Extract provided:
________________________________________

Infix Expression Parsing

Published February 11, 2015 By Joe Savage

Compilers are complex beasts. In experimenting with writing my own recently, I’ve been exposed to a few of the elementary challenges in various stages of compilation. Having never written a compiler before, one of the first obstacles I ran into was expression parsing.

First, though, some introduction. Compilers, like most other types of software, are typically structured as a number of dependant modules. While the specific modularisation decisions vary from compiler to compiler, in theory there are around six basic stages in a traditional ‘source to object code’ translation. To briefly summarise these:

  • Tokenization / Lexical Analysis: The stream of source code characters is broken up into meaningful phrases called ‘tokens’.
  • Syntax Analysis: Tokens are checked against the grammar of the language, typically generating a ‘syntax tree’ from the token stream which defines the operations to be performed and their order.

________________________________________

Study questions:
[1] Can you restate the paragraph beginning "Compilers are complex beasts" from the infix expression parsing article as a short list that keeps its main facts?
[2] What comes next in the infix expression parsing article? Write a continuation that starts right after the Syntax Analysis bullet.

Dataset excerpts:
________________________________________

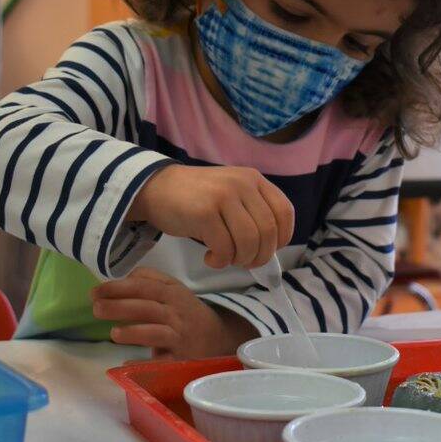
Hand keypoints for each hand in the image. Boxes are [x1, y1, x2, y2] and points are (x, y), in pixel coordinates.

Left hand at [91, 267, 256, 358]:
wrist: (217, 336)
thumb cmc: (186, 311)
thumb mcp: (173, 289)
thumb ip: (150, 279)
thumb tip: (123, 278)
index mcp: (172, 293)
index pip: (144, 286)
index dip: (119, 288)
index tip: (96, 291)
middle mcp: (176, 313)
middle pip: (147, 307)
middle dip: (119, 306)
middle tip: (96, 308)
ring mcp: (179, 337)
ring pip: (156, 333)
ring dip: (134, 333)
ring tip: (113, 333)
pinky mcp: (180, 358)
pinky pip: (162, 362)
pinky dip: (144, 363)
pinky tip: (126, 362)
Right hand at [128, 164, 293, 268]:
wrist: (156, 188)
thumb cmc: (197, 198)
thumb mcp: (232, 193)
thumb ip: (253, 211)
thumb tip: (271, 248)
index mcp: (254, 179)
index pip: (284, 212)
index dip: (283, 237)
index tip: (270, 250)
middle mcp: (242, 184)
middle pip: (268, 231)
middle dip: (260, 255)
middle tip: (245, 262)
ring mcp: (223, 197)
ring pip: (249, 242)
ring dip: (240, 259)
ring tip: (226, 259)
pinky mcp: (204, 213)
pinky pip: (225, 248)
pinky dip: (221, 261)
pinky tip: (210, 257)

________________________________________

Responses by item number:
[1]
- Compilers are complex.
- Recently experimenting with writing one exposed the author to several elementary challenges across the stages of compilation.
- Having never written a compiler before, the author found expression parsing to be one of the first obstacles.

[2]
  • Semantic Analysis: The structure generated from syntax analysis is analysed further to ensure it makes sense. Type checking is often performed at this stage.
  • Intermediate Code Generation: The tree structure representing the source program is translated into some other (typically low-level and machine-independent) representation.
  • Code Optimisation: The intermediate representation is put through a number of passes to optimise it, typically to make the code more efficient (remove redundant operations, etc.).
  • Code Generation: The intermediate representation is translated to the target assembly language.

Each of these stages contains some number of interesting problems to be solved, but I suspect the majority of people would agree that code optimisation and generation contain the most substantial challenges. In this post, however, I’m going to concentrate on the rather mature field of parsing. Particularly, parsing tokens into a syntax tree — that is, the syntax analysis stage.

A syntax tree, like any other tree, simply consists of a number of linked nodes. A syntax tree node representing the + operator might have children nodes which define the expressions to be added together, for example. Having this unambiguous representation of operations, and their order, turns out to be incredibly useful.

A basic syntax tree representing the operation ‘5 + 3’.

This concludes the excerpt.